“Are you absolutely certain you’re done?” my physician questioned. “You’re still quite young.”
As I sat in the office of a gynecological expert I had traveled over two hours to consult, my hands fidgeted nervously, rubbing the spaces between my fingers. Suddenly, they clenched into tight fists before releasing. In the initial moments of our discussion, he shifted the focus from my chronic pelvic and back pain, heavy menstrual cycles, and a family history of reproductive cancers to whether I would have more children, after learning I was navigating a divorce.
Yes, I was unequivocally sure. The path to my fertility was fraught with obstacles, and my pregnancy journey had its own set of challenges. At 31, my then-husband and I decided to start a family, a decade after my first pregnancy, which had come easily. After over a year of trying to conceive, I sought help from my gynecologist. Following tests, ultrasounds, and multiple appointments, I was diagnosed with endometriosis — a condition where uterine lining grows outside the uterus. This disorder was not only a frequent cause of secondary infertility but also the source of the excruciating pelvic pain that my previous doctors had dismissed for years.

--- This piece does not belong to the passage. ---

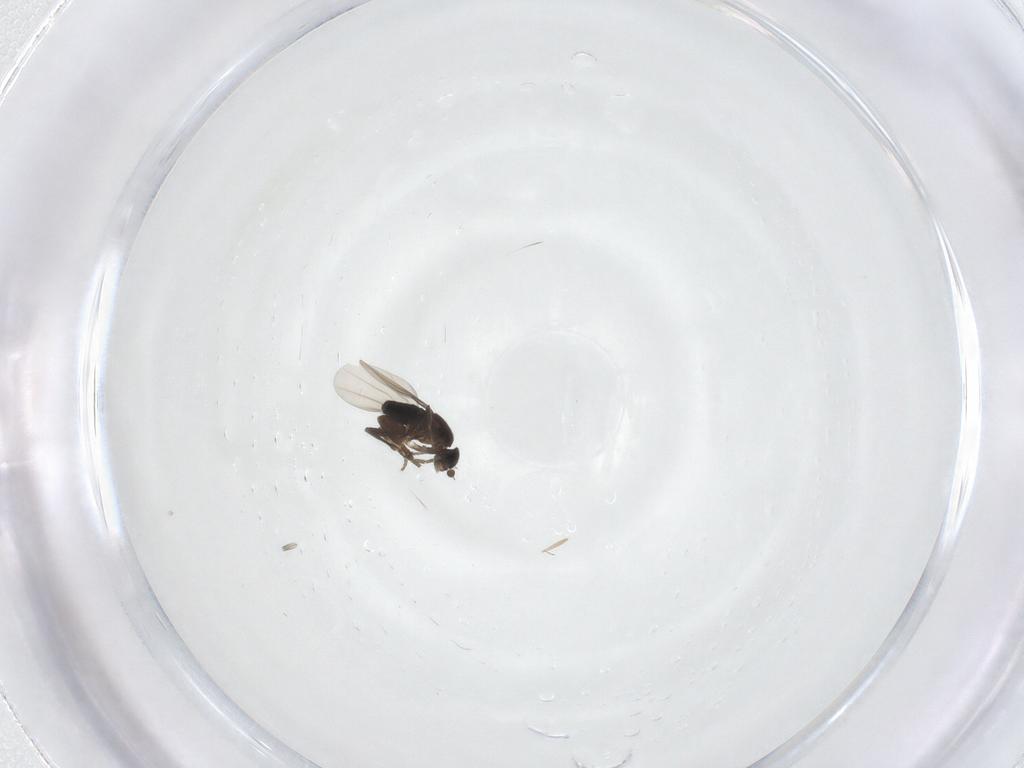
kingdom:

The pain was akin to a shark bite within, extending beyond my menstrual cycle. It brought fatigue and bloating, often rendering me bedridden for days. I recognized that this was not normal, yet many doctors had led me to believe otherwise. My experience with pain was complicated; as a strong Black woman, expressing my discomfort felt like an unwelcome burden.
At 25, I left a prestigious hospital in Chicago with debilitating head and back pain, unable to hold my head upright. Instead of treatment, I was instructed to take ibuprofen, and later found myself in another hospital, where they discovered a slow spinal fluid leak that required patching. I could have faced dire consequences, but years of dismissive doctors taught me that fighting for attention was often futile.
After two surgeries to address my endometriosis, I finally found myself in front of a specialist. Severe pain on my left side stemmed from my left ovary being stuck to my pelvic wall. I awoke from my first surgery to find that problematic ovary still intact. My OB-GYN had aimed to preserve it for the sake of future pregnancies, although many women conceive with just one ovary. This time, however, I was resolute: I wanted my sanity restored, not merely my reproductive potential. I yearned for relief from pain, the ability to play with my four-year-old without discomfort, and freedom from the dread that accompanied each menstrual phase.
“I’m sure,” I declared. “Remove the fallopian tube, uterus, ovary, and anything else that’s problematic.” The ultrasound images displayed behind us showcased my fallopian tube, swollen and filled with an unknown mass. The doctor had previously remarked that a normal fallopian tube should be invisible on ultrasound, yet I felt mine very much. He briefly touched on conservative treatment options involving long-term medication with severe side effects, including nightly sweats and hot flashes.
Driving home, I felt a mix of confusion and frustration at having yet again received a Band-Aid solution for my suffering. I refused to be gaslit this time. I left a message demanding a deeper investigation into my condition, articulating my pain through tears. A nurse subsequently called to schedule a CT scan, revealing a concerning “thickening” in my uterine lining and additional fluid in my pelvic cavity, adding to the list of issues identified in the ultrasound. This led us to proceed with surgery to remove my uterus, fallopian tubes, and ovary.
In the eyes of many doctors, women’s fertility often overshadows our reproductive pain. At least I found solace in the fact that my life now took precedence over the question of whether I might change my mind about wanting more children. For more insights on this topic, you can explore this article. If you’re interested in expert advice, consider visiting this resource. Additionally, Science Daily is an excellent resource for understanding fertility and home insemination.
In summary, my journey reveals a critical truth: the importance of addressing women’s reproductive pain with the same urgency as fertility concerns. My experience underscores the necessity for physicians to prioritize accurate diagnosis and compassionate care for their patients.